If your school uses Securly for Chromebooks, there’s a pretty easy way to bypass some blocked websites like Discord.
TL;DR: Add ?suicidepreventionlifeline.org
to the end of the URL.
Inspecting the code
Chrome extensions are “open source” (as are websites and apps) because Chrome needs to know what to execute. So, looking at Securly’s code, in securly.min.js
, most of the code responsibly checks for domain names in url.hostname
.
However, on line 913,
910 if (e.requestHeaders.forEach(function(e) {
911 "Purpose" == e.name && "prefetch" == e.value && (t = !0)
912 }), !t) {
913 if (-1 != e.url.indexOf("suicidepreventionlifeline.org")) return onBeforeRequestListener(e);
914 var o = e.url;
915 if (1 == interceptOrNot(e)) {
Here, if it finds suicidepreventionlifeline.org
in the user’s URL, it’ll short circuit and allow the web page request through. Interestingly, although it’s checking for a domain name here, it’s checking it in e.url
. Indeed, adding ?suicidepreventionlifeline.org
to the end of the URL includes it in e.url
, so -1 != e.url.indexOf("suicidepreventionlifeline.org")
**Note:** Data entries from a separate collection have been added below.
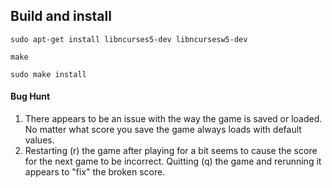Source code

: ## Build and install

`sudo apt-get install libncurses5-dev libncursesw5-dev`

`make`

`sudo make install`

#### Bug Hunt
1. There appears to be an issue with the way the game is saved or loaded. No matter what score you save the game always loads with default values. 
2. Restarting (r) the game after playing for a bit seems to cause the score for the next game to be incorrect. Quitting (q) the game and rerunning it appears to "fix" the broken score.

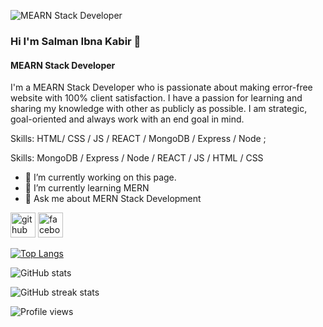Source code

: ![MEARN Stack Developer](https://i.ibb.co/kQdDjx0/Screenshot-6.png)

### Hi I'm Salman Ibna Kabir 👋
#### MEARN Stack Developer


I'm a MEARN Stack Developer who is passionate about making error-free website with 100% client satisfaction. I have a passion for learning and sharing my knowledge with other as publicly as possible. I am strategic, goal-oriented  and always work with an end goal in mind.

Skills: HTML/ CSS / JS / REACT / MongoDB / Express / Node ;


Skills: MongoDB / Express / Node  / REACT / JS / HTML / CSS

- 🔭 I’m currently working on this page. 
- 🌱 I’m currently learning MERN 
- 💬 Ask me about MERN Stack Development 


[<img src='https://cdn.jsdelivr.net/npm/simple-icons@3.0.1/icons/github.svg' alt='github' height='40'>](https://github.com/SalmanIbnaKabir)  [<img src='https://cdn.jsdelivr.net/npm/simple-icons@3.0.1/icons/facebook.svg' alt='facebook' height='40'>](https://www.facebook.com/salmanibnakabir)  

[![Top Langs](https://github-readme-stats.vercel.app/api/top-langs/?username=SalmanIbnaKabir)](https://github.com/anuraghazra/github-readme-stats)

![GitHub stats](https://github-readme-stats.vercel.app/api?username=SalmanIbnaKabir&show_icons=true)  

![GitHub streak stats](https://streak-stats.demolab.com/?user=SalmanIbnaKabir)  

![Profile views](https://gpvc.arturio.dev/SalmanIbnaKabir)  
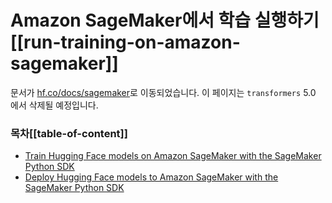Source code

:<!---
Copyright 2020 The HuggingFace Team. All rights reserved.

Licensed under the Apache License, Version 2.0 (the "License");
you may not use this file except in compliance with the License.
You may obtain a copy of the License at

    http://www.apache.org/licenses/LICENSE-2.0

Unless required by applicable law or agreed to in writing, software
distributed under the License is distributed on an "AS IS" BASIS,
WITHOUT WARRANTIES OR CONDITIONS OF ANY KIND, either express or implied.
See the License for the specific language governing permissions and
limitations under the License.

⚠️ Note that this file is in Markdown but contain specific syntax for our doc-builder (similar to MDX) that may not be
rendered properly in your Markdown viewer.

-->

# Amazon SageMaker에서 학습 실행하기[[run-training-on-amazon-sagemaker]]

문서가 [hf.co/docs/sagemaker](https://hf-mirror.com/docs/sagemaker)로 이동되었습니다. 이 페이지는 `transformers` 5.0 에서 삭제될 예정입니다. 

### 목차[[table-of-content]]

- [Train Hugging Face models on Amazon SageMaker with the SageMaker Python SDK](https://hf-mirror.com/docs/sagemaker/train)
- [Deploy Hugging Face models to Amazon SageMaker with the SageMaker Python SDK](https://hf-mirror.com/docs/sagemaker/inference)
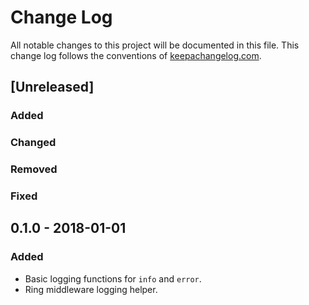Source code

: # Change Log
All notable changes to this project will be documented in this file. This
change log follows the conventions of [keepachangelog.com](http://keepachangelog.com/).

## [Unreleased]
### Added
### Changed
### Removed
### Fixed

## 0.1.0 - 2018-01-01
### Added
- Basic logging functions for `info` and `error`.
- Ring middleware logging helper.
evaluates to true, allowing any site to be let through.
Why might this be the case? Perhaps it is to allow redirect links like https://l.facebook.com/l.php
to suicide prevention material from being blocked even if the parent site is blocked, which could happen if someone copies a URL from the site without visiting it first.
For some reason, however, some sites like JSFuck can’t be bypassed using this technique.